Document structure recognition data
■ ■ ■ ■

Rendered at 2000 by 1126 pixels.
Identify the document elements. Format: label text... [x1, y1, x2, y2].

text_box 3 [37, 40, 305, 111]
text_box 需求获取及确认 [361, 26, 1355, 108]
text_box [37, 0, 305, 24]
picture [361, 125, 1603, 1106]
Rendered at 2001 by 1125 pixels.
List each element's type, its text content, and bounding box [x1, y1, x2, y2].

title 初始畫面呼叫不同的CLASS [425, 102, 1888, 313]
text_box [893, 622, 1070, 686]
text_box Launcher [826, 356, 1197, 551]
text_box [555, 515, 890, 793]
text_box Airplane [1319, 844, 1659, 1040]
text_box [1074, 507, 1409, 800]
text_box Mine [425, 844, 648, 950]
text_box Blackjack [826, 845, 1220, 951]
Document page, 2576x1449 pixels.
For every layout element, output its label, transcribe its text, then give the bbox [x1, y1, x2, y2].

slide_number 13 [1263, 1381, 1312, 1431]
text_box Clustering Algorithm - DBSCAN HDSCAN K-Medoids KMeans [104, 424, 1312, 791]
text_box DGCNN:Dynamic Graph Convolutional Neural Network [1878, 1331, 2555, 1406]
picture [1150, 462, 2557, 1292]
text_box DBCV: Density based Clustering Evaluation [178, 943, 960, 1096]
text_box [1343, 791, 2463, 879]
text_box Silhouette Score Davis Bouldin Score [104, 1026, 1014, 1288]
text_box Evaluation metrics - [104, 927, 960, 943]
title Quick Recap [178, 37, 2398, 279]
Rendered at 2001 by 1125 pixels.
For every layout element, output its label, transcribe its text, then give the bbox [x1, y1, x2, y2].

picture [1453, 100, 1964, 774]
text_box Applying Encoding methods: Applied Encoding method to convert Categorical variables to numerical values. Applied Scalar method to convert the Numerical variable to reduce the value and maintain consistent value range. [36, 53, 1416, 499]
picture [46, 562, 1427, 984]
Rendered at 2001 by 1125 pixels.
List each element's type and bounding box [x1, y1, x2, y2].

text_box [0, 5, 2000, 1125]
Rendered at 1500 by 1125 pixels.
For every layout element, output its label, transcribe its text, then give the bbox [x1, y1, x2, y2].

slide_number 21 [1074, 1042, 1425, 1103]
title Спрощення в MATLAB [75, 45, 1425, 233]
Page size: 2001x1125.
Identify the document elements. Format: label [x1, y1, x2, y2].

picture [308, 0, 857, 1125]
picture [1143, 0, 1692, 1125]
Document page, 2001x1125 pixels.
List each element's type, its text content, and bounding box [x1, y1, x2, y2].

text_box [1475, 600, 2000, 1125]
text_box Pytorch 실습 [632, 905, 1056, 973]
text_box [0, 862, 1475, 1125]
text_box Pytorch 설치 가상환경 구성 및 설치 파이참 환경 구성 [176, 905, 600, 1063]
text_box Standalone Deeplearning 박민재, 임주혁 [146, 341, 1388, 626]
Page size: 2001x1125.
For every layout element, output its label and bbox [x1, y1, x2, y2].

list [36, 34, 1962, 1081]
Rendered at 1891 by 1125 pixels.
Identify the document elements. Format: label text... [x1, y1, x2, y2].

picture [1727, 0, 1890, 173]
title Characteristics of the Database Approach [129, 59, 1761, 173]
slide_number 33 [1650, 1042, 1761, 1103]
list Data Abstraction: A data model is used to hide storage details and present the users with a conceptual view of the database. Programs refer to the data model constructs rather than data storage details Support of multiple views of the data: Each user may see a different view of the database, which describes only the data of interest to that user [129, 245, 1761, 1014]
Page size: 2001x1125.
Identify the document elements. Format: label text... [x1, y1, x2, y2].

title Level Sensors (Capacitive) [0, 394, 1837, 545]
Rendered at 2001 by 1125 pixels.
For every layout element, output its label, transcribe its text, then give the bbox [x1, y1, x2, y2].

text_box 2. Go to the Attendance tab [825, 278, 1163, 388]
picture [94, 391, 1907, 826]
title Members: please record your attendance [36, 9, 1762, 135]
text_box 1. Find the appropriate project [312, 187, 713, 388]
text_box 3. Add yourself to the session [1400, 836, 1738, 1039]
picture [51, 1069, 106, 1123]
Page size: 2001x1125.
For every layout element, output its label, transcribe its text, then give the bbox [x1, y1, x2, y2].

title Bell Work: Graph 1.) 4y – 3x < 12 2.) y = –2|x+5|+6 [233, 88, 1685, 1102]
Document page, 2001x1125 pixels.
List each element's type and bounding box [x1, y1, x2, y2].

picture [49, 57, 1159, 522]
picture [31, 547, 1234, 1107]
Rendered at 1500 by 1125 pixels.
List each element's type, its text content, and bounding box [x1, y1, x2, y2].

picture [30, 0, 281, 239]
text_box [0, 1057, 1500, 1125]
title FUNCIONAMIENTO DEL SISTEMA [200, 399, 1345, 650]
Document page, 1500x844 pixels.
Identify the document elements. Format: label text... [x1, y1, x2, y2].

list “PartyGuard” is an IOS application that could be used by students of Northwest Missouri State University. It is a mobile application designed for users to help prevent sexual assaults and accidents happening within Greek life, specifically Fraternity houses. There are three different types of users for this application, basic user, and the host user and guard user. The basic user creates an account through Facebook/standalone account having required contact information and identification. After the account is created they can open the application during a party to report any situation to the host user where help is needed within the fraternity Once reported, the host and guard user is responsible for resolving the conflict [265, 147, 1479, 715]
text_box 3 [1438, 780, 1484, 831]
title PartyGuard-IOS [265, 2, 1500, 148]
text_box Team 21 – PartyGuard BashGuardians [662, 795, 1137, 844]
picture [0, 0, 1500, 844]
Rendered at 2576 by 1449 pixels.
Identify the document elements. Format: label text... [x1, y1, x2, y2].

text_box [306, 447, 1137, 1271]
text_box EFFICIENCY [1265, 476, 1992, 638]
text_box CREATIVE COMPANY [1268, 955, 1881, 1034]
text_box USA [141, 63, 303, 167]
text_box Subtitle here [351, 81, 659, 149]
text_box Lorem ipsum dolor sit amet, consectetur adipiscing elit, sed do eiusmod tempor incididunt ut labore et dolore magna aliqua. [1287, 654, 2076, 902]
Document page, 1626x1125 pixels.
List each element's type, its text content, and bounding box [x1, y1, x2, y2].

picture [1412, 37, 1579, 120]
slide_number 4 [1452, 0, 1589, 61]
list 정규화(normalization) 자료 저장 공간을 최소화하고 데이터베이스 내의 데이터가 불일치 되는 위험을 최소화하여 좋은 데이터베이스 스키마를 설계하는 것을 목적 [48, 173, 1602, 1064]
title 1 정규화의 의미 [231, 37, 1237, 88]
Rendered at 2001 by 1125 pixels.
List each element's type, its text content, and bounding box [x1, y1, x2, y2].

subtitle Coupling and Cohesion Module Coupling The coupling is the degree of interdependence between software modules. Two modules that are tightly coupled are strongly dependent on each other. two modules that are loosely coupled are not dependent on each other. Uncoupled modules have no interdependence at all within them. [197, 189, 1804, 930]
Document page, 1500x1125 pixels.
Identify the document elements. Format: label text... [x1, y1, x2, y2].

■ ■ ■ ■

» Task goal
The required answer is the run of lines above, starting at the line with "text_box [893, 622, 1070, 686]" and ending at the line with "Document page, 2576x1449 pixels.", reproduced exactly with both ends.

» Solution
text_box [893, 622, 1070, 686]
text_box Launcher [826, 356, 1197, 551]
text_box [555, 515, 890, 793]
text_box Airplane [1319, 844, 1659, 1040]
text_box [1074, 507, 1409, 800]
text_box Mine [425, 844, 648, 950]
text_box Blackjack [826, 845, 1220, 951]
Document page, 2576x1449 pixels.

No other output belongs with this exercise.